Schayegh’s concept of transpatialization weaves together Bilad al-Sham like a tapestry. The intertwinement of local, urban, regional, and global fields presents views of the modern Middle East that are otherwise unapparent. For example, transpatialization brings new meaning to consequential topics like the development of Arab nationalism. It captures the fluctuating values of qawmiyya (pan-Arab nationalism) and wataniyya (individual state nationalism) as individuals, cities, nation-states, and regions appropriated them. This leads to novel formulations like Syrian president Shukri al-Quwatli’s: “I am a son of Damascus including all its neighborhoods, its different quarters and houses, I am a son of Syria, and I am a son of the Arabs.”
Schayegh uses transpatialization to effectively trace some historical developments like Arab nationalism, but his attempt to offer a definitive history of Bilad al-Sham’s spatial formation is incomplete.
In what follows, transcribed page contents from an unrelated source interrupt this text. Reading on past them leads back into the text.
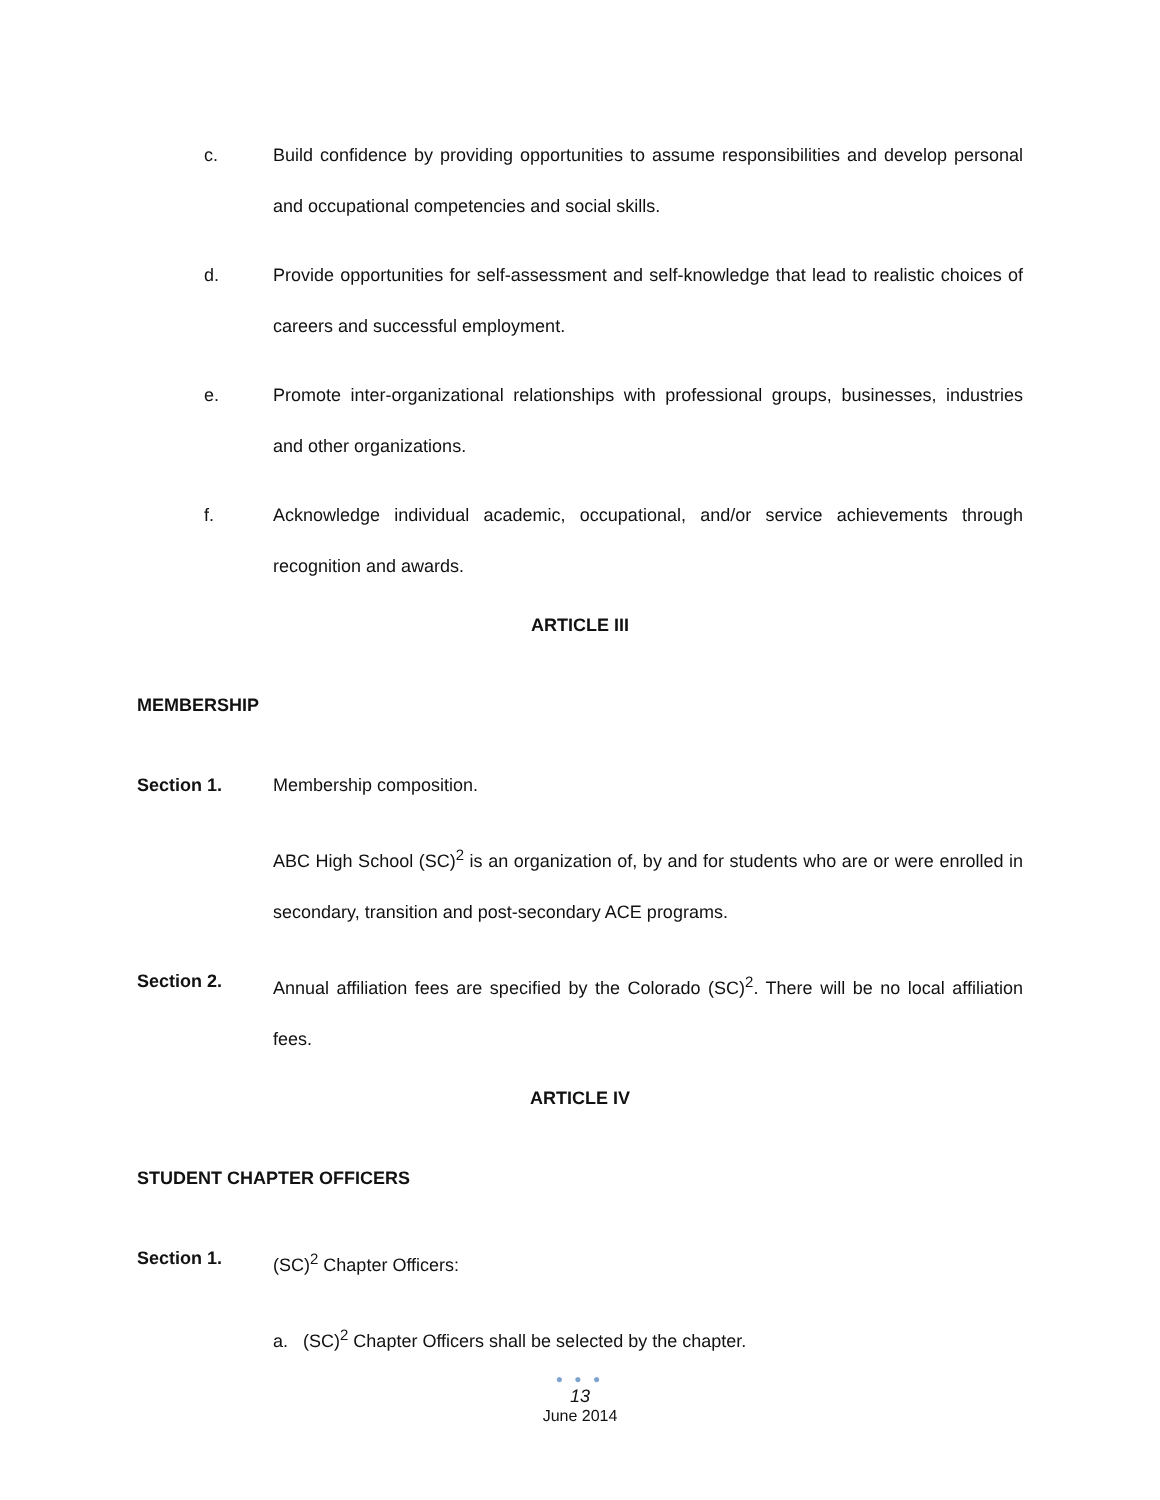c. Build confidence by providing opportunities to assume responsibilities and develop personal and occupational competencies and social skills.
d. Provide opportunities for self-assessment and self-knowledge that lead to realistic choices of careers and successful employment.
e. Promote inter-organizational relationships with professional groups, businesses, industries and other organizations.
f. Acknowledge individual academic, occupational, and/or service achievements through recognition and awards.
ARTICLE III
MEMBERSHIP
Section 1. Membership composition.
ABC High School (SC)<sup>2</sup> is an organization of, by and for students who are or were enrolled in secondary, transition and post-secondary ACE programs.
Section 2. Annual affiliation fees are specified by the Colorado (SC)<sup>2</sup>. There will be no local affiliation fees.
ARTICLE IV
STUDENT CHAPTER OFFICERS
Section 1. (SC)<sup>2</sup> Chapter Officers:
a. (SC)<sup>2</sup> Chapter Officers shall be selected by the chapter.
● ● ●
13
June 2014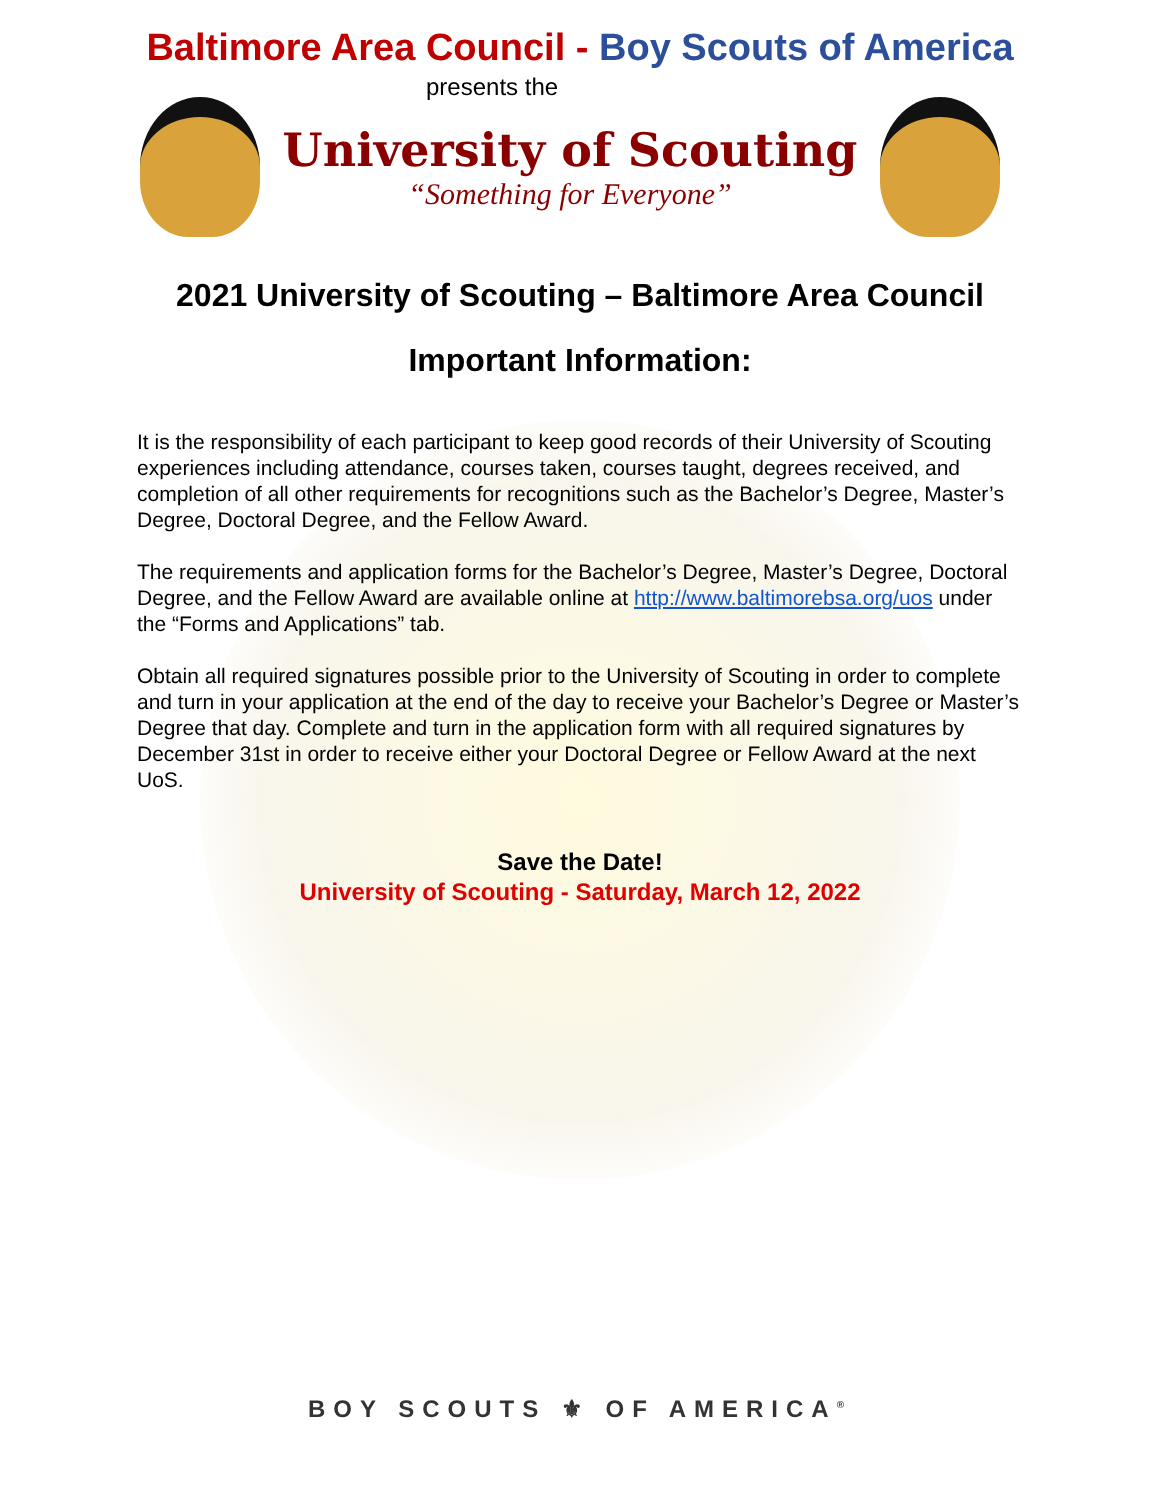Baltimore Area Council - Boy Scouts of America
presents the
University of Scouting
“Something for Everyone”
2021 University of Scouting – Baltimore Area Council
Important Information:
It is the responsibility of each participant to keep good records of their University of Scouting experiences including attendance, courses taken, courses taught, degrees received, and completion of all other requirements for recognitions such as the Bachelor’s Degree, Master’s Degree, Doctoral Degree, and the Fellow Award.
The requirements and application forms for the Bachelor’s Degree, Master’s Degree, Doctoral Degree, and the Fellow Award are available online at http://www.baltimorebsa.org/uos under the “Forms and Applications” tab.
Obtain all required signatures possible prior to the University of Scouting in order to complete and turn in your application at the end of the day to receive your Bachelor’s Degree or Master’s Degree that day. Complete and turn in the application form with all required signatures by December 31st in order to receive either your Doctoral Degree or Fellow Award at the next UoS.
Save the Date!
University of Scouting - Saturday, March 12, 2022
BOY SCOUTS ⚜ OF AMERICA<sup>®</sup>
For instance, he misses opportunities to address global networks. He mentions diasporic communities and individuals, like the Homsis in Sao Paolo and Khalil Sakakini in New York, yet fails to significantly develop these global connections into his argument. Most of his analysis remains within the bounds of Bilad al-Sham despite his global ambitions.
Schayegh pulls together a magisterial account of the modern formation of Bilad al-Sham and sets a precedent for the use of transpatialization in global history. While the argument of the book is often specific to Bilad al-Sham, it is a useful work for a broad audience seeking conceptual tools to make sense of the modern world. The concept of transpatialization is viable and should be employed in future studies of Bilad al-Sham, the modern Middle East, and the modern world.